Background: Magnesium is an essential cation in the human body involved in many processes in the human body. Hypomagnesium has been linked to many poor health outcomes.
Aims: To study the clinical and biochemical characteristics and health outcomes of patients admitted and found to have hypomagnesaemia in an Australian hospital with a high proportion of Indigenous Australians.

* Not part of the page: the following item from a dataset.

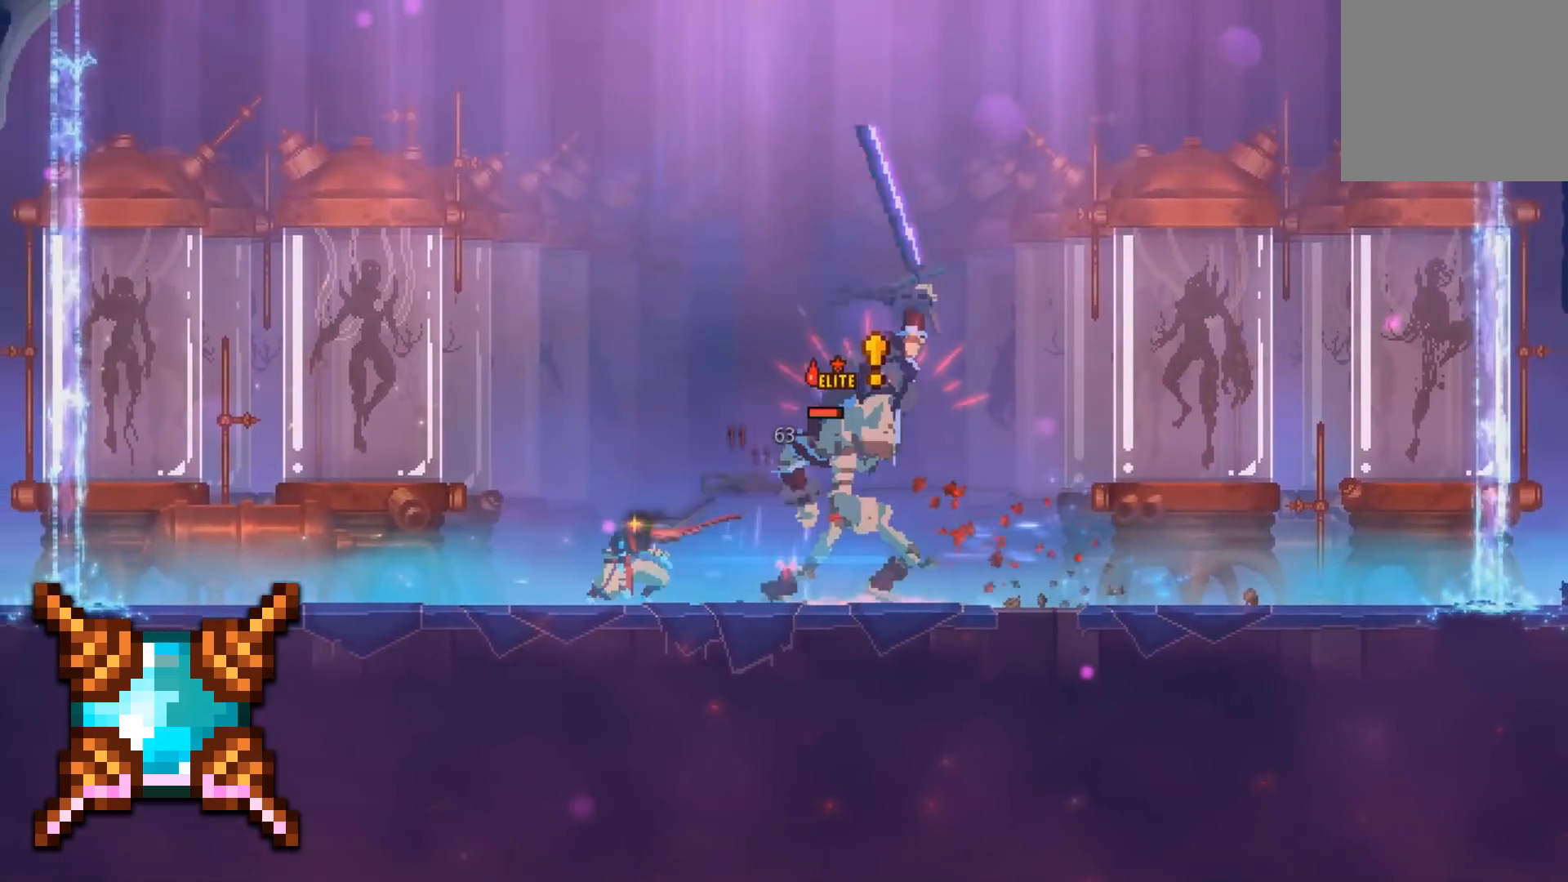
{"buttons": [], "events": [[17, "Y", "up"], [317, "DPAD_LEFT", "up"]]}
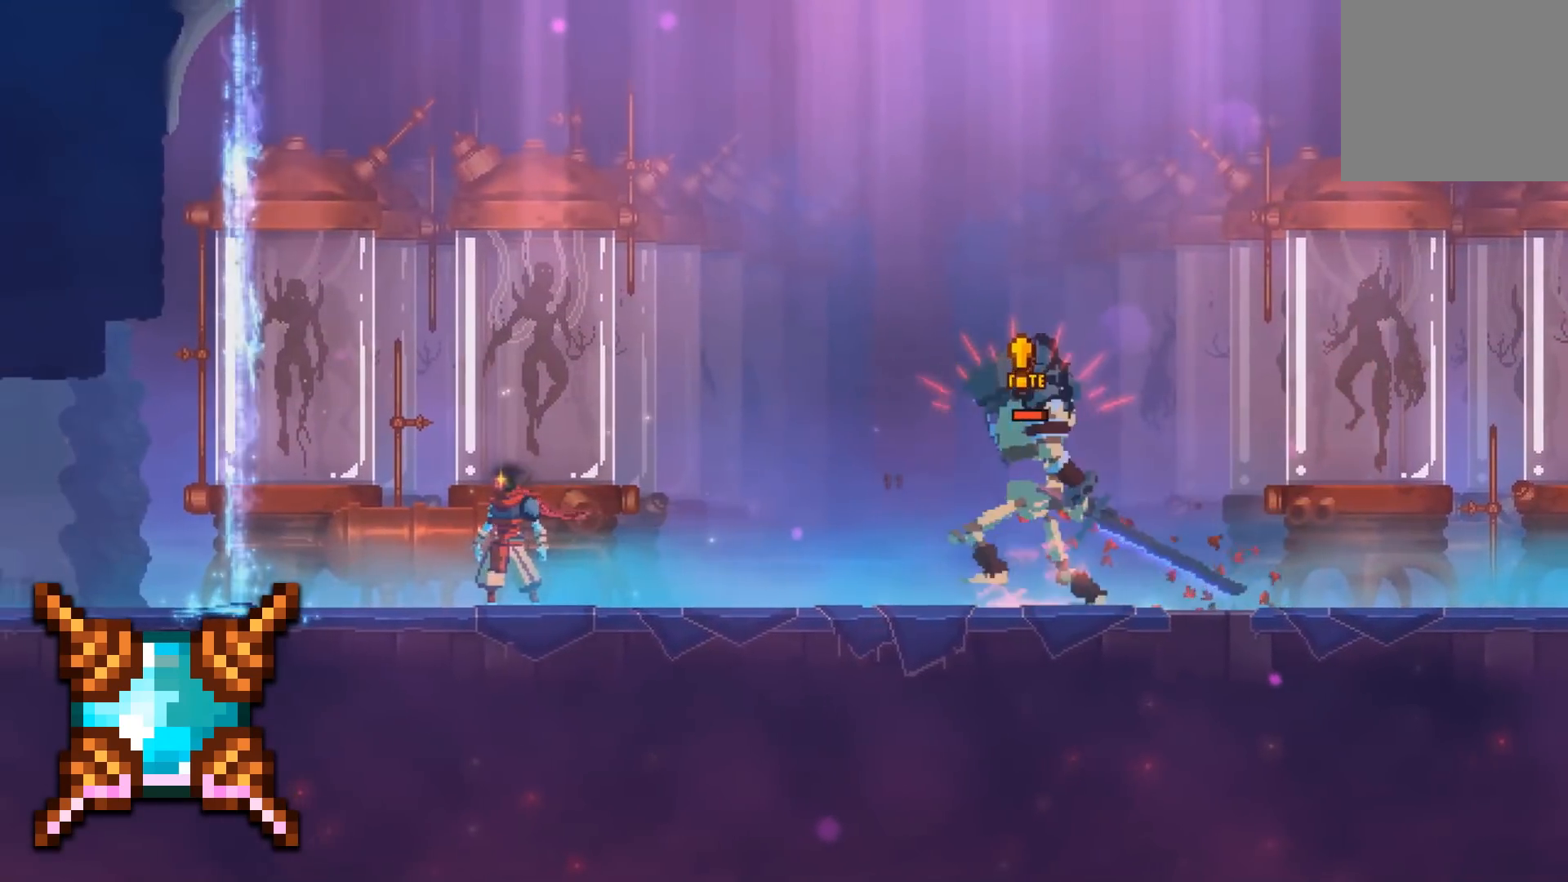
{"buttons": ["DPAD_RIGHT"], "events": [[50, "DPAD_RIGHT", "down"], [133, "Y", "down"], [167, "B", "down"], [450, "B", "up"], [450, "Y", "up"]]}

Methods: A retrospective cohort study was conducted of all patients with hypomagnesaemia hospitalised between 1 August 2008 and 31 December 2014 at Royal Darwin Hospital. All relevant demographic, clinical and biochemical data were collected from patients' medical records. The hospital database was reviewed in January 2018 for mortality of all included patients. Results: A total of 876 patients had been admitted with a confirmed diagnosis of hypomagnesaemia during the study period, with mean follow-up period of 4.0 ± 2.7 years. The mean age at admission was 52.4 ± 19.1 years, 52.2% were females and 56.5% were Indigenous Australians. Chronic kidney disease (99.7%), excessive alcohol consumption (45.7%), hypertension (43.9%) and respiratory diseases (15.0%) were the most common conditions in these patients. Hypomagnesaemia was associated with prolonged length of hospital stay. Most patients did not receive treatment for hypomagnesaemia during admission. During the follow-up period, 38.6% of patients died, and the most common causes of death were malignancies (29.9%).
Conclusion: Hypomagnesaemia was a common and undertreated condition in hospitalised patients and was associated with poor health outcomes. Therefore, hospitals should develop guidelines for replacing and monitoring magnesium levels during hospitalisation, achieving better outcomes.